Highlights & Insights¶

"LLM as a scheduler, not a controller" is the core insight: Restricting probabilistic language models to high-level discrete decisions and using a single call to produce scripts with asynchronous triggers avoids hallucination contamination while achieving low overhead with zero additional runtime LLM queries. This clean capability division is effective.
The Mode I/II/III classification from a scheduling perspective is highly transferable: It provides a unified coordinate system for "when and at what frequency LLMs should intervene in driving decisions," useful for positioning and comparing various LLM driving methods.
Latency robustness stems from architecture rather than engineering optimization: The time-scale separation of the fast and slow loops means the safety-critical circuit is naturally isolated from LLM latency. This has implications for all "LLM-in-the-loop" systems.
POINT benchmark fills the closed-loop gap: By enforcing conversational phrasing and suppressing explicit intent in instruction generation, the benchmark truly tests "open-ended understanding" rather than template matching.

Limitations & Future Work¶

Limited set of atomic behaviors: Currently using only five predefined behaviors. More complex or combined maneuvers (e.g., multi-step navigation through complex intersections) rely on composition. The upper bound of expressiveness needs further verification. ⚠️ Atomic behavior completeness is subject to the original POINT design.
Dependency on textual scene descriptions: Encoding traffic scenes into text inevitably loses fine-grained geometric information. Although low-level control consumes raw perception to mitigate this, intent inference is still bounded by text quality.
Strong dependency on large models: Only 70B+ models exceed 85% recognition accuracy. Distilling or compressing these for compute-constrained vehicle deployment remains a practical challenge.
Evaluation remains within a simulator: While nuPlan is based on real data, closed-loop simulation does not fully capture the complexity of real-world vehicle-road-passenger interactions.

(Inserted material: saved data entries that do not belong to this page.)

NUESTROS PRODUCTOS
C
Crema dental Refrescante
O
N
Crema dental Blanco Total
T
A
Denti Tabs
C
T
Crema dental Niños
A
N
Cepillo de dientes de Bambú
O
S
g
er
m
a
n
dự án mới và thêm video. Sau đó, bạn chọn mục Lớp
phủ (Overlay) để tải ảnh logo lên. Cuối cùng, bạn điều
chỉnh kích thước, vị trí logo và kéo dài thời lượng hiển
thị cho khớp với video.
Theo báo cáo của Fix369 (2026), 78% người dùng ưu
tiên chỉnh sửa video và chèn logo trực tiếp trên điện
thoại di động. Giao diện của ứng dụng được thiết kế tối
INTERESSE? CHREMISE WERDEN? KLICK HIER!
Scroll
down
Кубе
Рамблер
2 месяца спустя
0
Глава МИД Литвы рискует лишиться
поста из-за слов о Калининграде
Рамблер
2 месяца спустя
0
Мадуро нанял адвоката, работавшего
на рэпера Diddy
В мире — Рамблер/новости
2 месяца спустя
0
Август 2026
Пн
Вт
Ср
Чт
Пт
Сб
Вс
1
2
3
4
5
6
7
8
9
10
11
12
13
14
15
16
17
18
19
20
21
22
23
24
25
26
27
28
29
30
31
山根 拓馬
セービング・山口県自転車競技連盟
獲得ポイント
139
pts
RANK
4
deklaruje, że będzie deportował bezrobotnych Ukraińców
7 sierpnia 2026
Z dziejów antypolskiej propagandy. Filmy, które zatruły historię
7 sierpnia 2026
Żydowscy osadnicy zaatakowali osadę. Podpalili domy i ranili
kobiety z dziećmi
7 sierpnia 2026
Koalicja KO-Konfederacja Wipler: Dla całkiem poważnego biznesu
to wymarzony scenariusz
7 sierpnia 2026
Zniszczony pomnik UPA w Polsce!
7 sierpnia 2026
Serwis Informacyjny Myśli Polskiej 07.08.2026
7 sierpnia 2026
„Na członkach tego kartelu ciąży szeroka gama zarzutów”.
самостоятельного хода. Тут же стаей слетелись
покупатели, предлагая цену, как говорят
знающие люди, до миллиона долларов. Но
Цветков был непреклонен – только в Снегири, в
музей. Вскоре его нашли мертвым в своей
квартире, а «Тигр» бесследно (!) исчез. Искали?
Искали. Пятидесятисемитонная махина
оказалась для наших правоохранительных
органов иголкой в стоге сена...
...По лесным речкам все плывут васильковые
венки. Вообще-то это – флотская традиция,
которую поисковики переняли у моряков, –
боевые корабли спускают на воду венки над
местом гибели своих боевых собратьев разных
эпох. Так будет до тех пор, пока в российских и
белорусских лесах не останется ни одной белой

vs. Traditional Two-stage Instruction Processing (Intent classification + parameter extraction, e.g., AIME): Traditional rule-based methods face combinatorial explosion and sparse coverage with open language. Data-driven classification is limited by fixed labels and training phrasing. Ours uses pre-trained world knowledge for analogy and compositional generalization without training or manual rules.
vs. End-to-end VLA methods (LMDrive, AutoVLA, AdaThinkDrive): VLA unifies perception, language, and control but favors standardized navigation commands. End-to-end designs weaken the consistency and traceability between textual reasoning and actual actions. Ours uses human-readable scripts as an interface to maintain transparency, aligning better with safety standards like ISO 26262.
vs. Mode-II continuous decision-making (DiLu++): DiLu++ queries the LLM at every step, incurring high costs and occasional incoherent decisions (e.g., redundant lane changes). Our Mode III uses a single call and asynchronous triggers, ensuring both coherence and query efficiency.

Rating¶

Novelty: ⭐⭐⭐⭐ The scheduling-centric approach and Mode III perspective are clear and practical, though individual components (LLM parsing, MPC, coroutine triggers) are not new. The strength lies in their combination and positioning.
Experimental Thoroughness: ⭐⭐⭐⭐ Main results, ablations, latency sensitivity, and intent recognition scaling are comprehensive, though limited to nuPlan simulation without real-vehicle validation.
Writing Quality: ⭐⭐⭐⭐ The three-stage narrative is clear, the Mode classification is helpful, and formulas map clearly to challenges.
Value: ⭐⭐⭐⭐ The POINT benchmark and traceable framework hold direct value for the real-world requirement of Robotaxi passenger interaction.